Le Dr Edison a expliqué que parmi les autres biomarqueurs, figure le taux inférieur de fludésoxyglucose 18F, qui est un biomarqueur plus « fonctionnel ». Il existe une corrélation significative avec les scores MMS (Mini-Mental State) ainsi qu’avec les mesures de la mémoire immédiate et l’épreuve de reconnaissance de mots. Le Dr Edison a ajouté qu’il existe aussi une corrélation avec les marqueurs de la β-amyloïde 1-42 et de la protéine tau dans le liquide céphalo-rachidien (LCR). La première est significativement réduite chez les patients atteints d’une maladie d’Alzheimer, comparativement aux patients témoins, tandis que le niveau de protéine tau est significativement supérieur.
En conclusion, le Dr Edison a estimé qu’en fin de compte, « c’est au patient de choisir. » Pour les patients qui présentent un DCS et souhaitent « mieux comprendre les processus pathologiques et les causes sous-jacentes » de leurs symptômes, « ces marqueurs pathologiques sont disponibles ».
Certes nous avons la possibilité d’analyser les biomarqueurs, mais faut-il nécessairement le faire ?
Le Dr Pirtošek défend le fait de ne pas analyser les biomarqueurs chez tous les patients qui présentent un DCS. En effet, selon lui, « l’évaluation agressive des personnes âgées dans cette partie de la population pourrait déclencher une crise sanitaire chez les “bien-portants inquiets”, créant une anxiété inutile chez des personnes qui, par ailleurs, vieillissent normalement. »
Il a souligné que le DCS est fréquent, les études suggérant une prévalence de 50 à 80 % chez les personnes âgées, déclin qui augmente avec l’âge et n’est pas spécifique. Environ 60 % des personnes qui présentent un DCS évoluent en des MCI et en une maladie d’Alzheimer sur une période de 15 ans, ce qui signifie que « les 40 % restants présentent un DCS dû à des affections autres qu’Alzheimer. »
Il est important d’identifier le DCS, car « des études longitudinales ont bel et bien montré que ce déclin est un facteur prédictif des MCI. » Par exemple, comme l’a rapporté le Dr Pirtošek, « une méta-analyse de 28 études a montré que [les patients qui présentent] un DCS ont deux fois plus de risques d’évoluer vers une démence », comparativement aux patients qui n’ont pas de DCS. Par ailleurs, le DCS peut altérer le fonctionnement émotionnel et social, et la qualité de vie en général.
Comme les partisans d’une analyse des biomarqueurs, le Dr Pirtošek considère lui aussi qu’« il est essentiel de trouver des méthodes sensibles et peu coûteuses pour l’identification précoce des personnes qui risquent de développer une démence. »
Toutefois, il a souligné qu’il n’existe actuellement aucune évaluation ni aucun seuil standardisé permettant de diagnostiquer clairement le DCS, ce dernier étant hétérogène et influencé par de nombreux facteurs.

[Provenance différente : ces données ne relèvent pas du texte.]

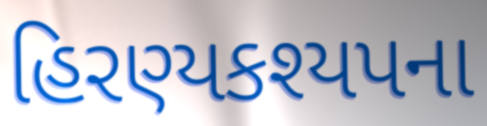
હિરણ્યકશ્યપના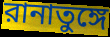
রানাতুঙ্গেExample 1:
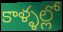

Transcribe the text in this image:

కాళ్ళల్లో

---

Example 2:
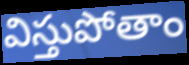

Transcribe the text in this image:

విస్తుపోతాం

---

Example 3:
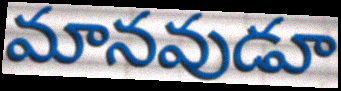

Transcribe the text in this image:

మానవుడూ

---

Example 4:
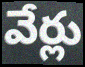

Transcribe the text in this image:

వేర్లు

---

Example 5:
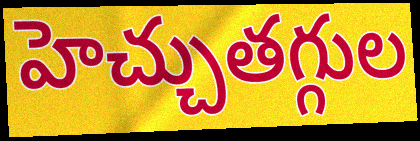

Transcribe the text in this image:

హెచ్చుతగ్గులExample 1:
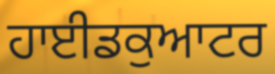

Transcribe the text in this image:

ਹਾਈਡਕੁਆਟਰ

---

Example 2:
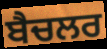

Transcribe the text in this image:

ਬੈਚਲਰ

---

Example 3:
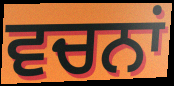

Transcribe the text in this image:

ਵਚਨਾਂ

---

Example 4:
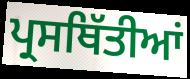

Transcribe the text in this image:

ਪ੍ਰਸਥਿੱਤੀਆਂ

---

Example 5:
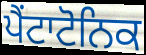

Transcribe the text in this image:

ਪੈਂਟਾਟੋਨਿਕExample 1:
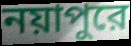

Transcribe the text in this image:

নয়াপুরে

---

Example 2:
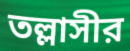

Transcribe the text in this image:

তল্লাসীর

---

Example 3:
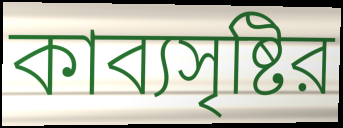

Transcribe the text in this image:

কাব্যসৃষ্টির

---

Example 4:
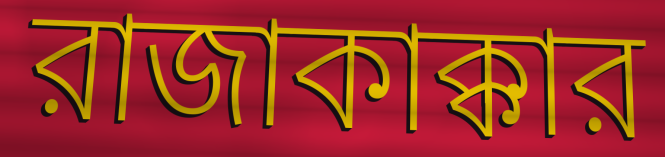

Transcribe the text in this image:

রাজাকাক্কার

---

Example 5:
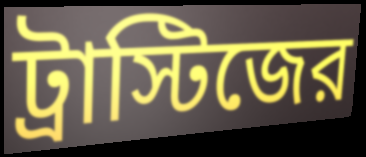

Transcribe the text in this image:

ট্রাস্টিজের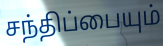
சந்திப்பையும்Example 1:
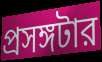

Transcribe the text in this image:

প্রসঙ্গটার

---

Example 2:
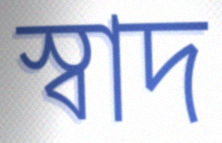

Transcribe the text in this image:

স্বাদ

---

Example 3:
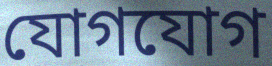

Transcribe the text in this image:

যোগযোগ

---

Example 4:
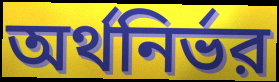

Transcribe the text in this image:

অর্থনির্ভর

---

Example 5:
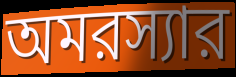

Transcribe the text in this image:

অমরস্যারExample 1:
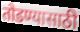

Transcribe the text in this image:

तोडण्यासाठी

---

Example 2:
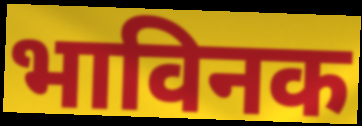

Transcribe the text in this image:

भाविनक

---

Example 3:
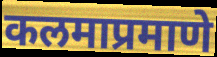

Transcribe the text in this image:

कलमाप्रमाणे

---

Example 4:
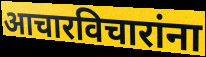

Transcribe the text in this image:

आचारविचारांना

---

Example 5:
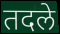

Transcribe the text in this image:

तदले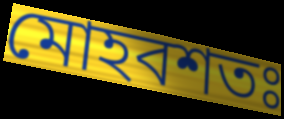
মোহবশতঃ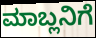
ಮಾಬ್ಲನಿಗೆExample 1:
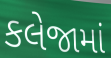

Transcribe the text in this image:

કલેજામાં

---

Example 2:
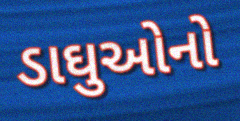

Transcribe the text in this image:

ડાઘુઓનો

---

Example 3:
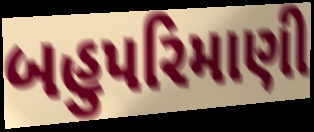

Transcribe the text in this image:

બહુપરિમાણી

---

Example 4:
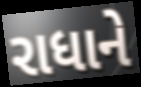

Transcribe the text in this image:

રાધાને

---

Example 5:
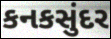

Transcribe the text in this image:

કનકસુંદરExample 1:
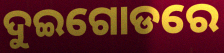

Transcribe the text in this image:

ଦୁଇଗୋଡରେ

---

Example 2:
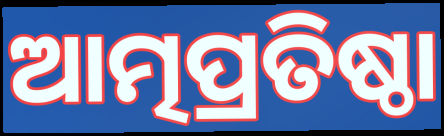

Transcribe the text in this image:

ଆତ୍ମପ୍ରତିଷ୍ଠା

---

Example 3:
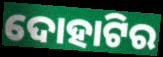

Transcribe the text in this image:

ଦୋହାଟିର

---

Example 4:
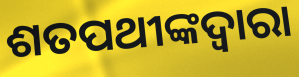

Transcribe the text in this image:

ଶତପଥୀଙ୍କଦ୍ୱାରା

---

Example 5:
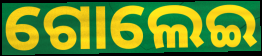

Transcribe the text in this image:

ଗୋଲେଇ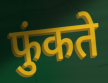
फुंकतेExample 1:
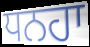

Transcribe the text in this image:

ਧਨਹਾ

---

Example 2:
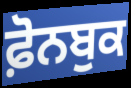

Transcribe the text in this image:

ਫ਼ੋਨਬੁਕ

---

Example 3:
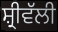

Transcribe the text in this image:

ਸ਼੍ਰੀਵੱਲੀ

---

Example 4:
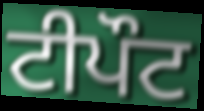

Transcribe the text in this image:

ਟੀਪੌਟ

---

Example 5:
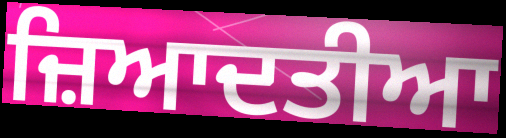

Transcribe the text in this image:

ਜ਼ਿਆਦਤੀਆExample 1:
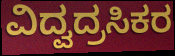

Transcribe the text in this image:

ವಿದ್ವದ್ರಸಿಕರ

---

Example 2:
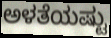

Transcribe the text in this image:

ಅಳತೆಯಷ್ಟು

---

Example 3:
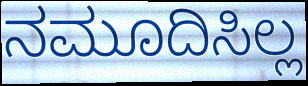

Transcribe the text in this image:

ನಮೂದಿಸಿಲ್ಲ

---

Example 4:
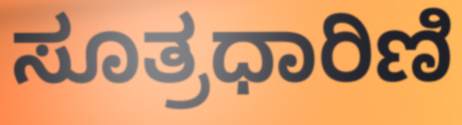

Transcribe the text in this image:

ಸೂತ್ರಧಾರಿಣಿ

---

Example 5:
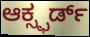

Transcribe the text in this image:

ಆಕ್ಸ್ಫರ್ಡ್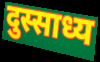
दुस्साध्य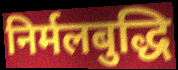
निर्मलबुद्धि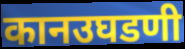
कानउघडणी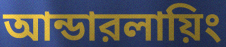
আন্ডারলায়িং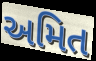
અમિતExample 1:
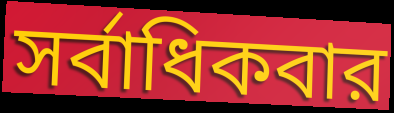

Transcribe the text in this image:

সর্বাধিকবার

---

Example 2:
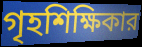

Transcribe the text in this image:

গৃহশিক্ষিকার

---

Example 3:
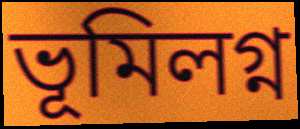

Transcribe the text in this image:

ভূমিলগ্ন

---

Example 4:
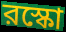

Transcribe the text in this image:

রস্কো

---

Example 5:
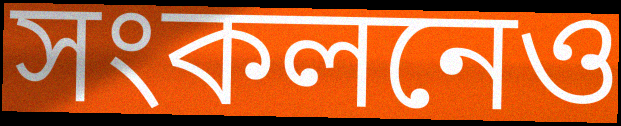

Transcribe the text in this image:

সংকলনেও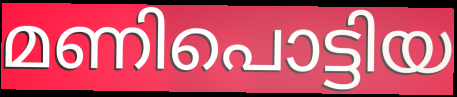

Certains facteurs associés à une probabilité accrue de maladie d’Alzheimer préclinique sont connus, comme l’apparition à 60 ans ou plus, le déclin subjectif de la mémoire en particulier et les biomarqueurs. Malgré tout, ces facteurs ne permettent pas de prédire systématiquement qui évoluera ou non en un Alzheimer.
En ce qui concerne les biomarqueurs, le Dr Pirtošek admet que le DCS est lié à des biomarqueurs clés, comme l’a indiqué le Dr Edison, mais les recherches actuelles sont contradictoires et aucun « schéma évident » n’a été identifié.
Le Dr Pirtošek estime que les biomarqueurs « sont utiles » et à utiliser pour « l’identification des causes sous-jacentes, la détection précoce, le diagnostic différentiel et la planification du traitement ».
Il répète néanmoins qu’« avant de se précipiter vers l’analyse systématique des biomarqueurs dans tous les cas de DCS », de nombreuses recherches supplémentaires sont nécessaires pour trouver les bons biomarqueurs ou pour améliorer ceux dont nous disposons, démarche qui doit être prioritaire.
Le Dr Pirtošek a mis en avant les considérations suivantes : les bénéfices potentiels au regard du coût ; l’aspect déontologique en l’absence d’un traitement spécifique ; le problème des faux positifs et des faux négatifs induisant des inquiétudes inutiles ou un non-diagnostic ; et les préférences des patients.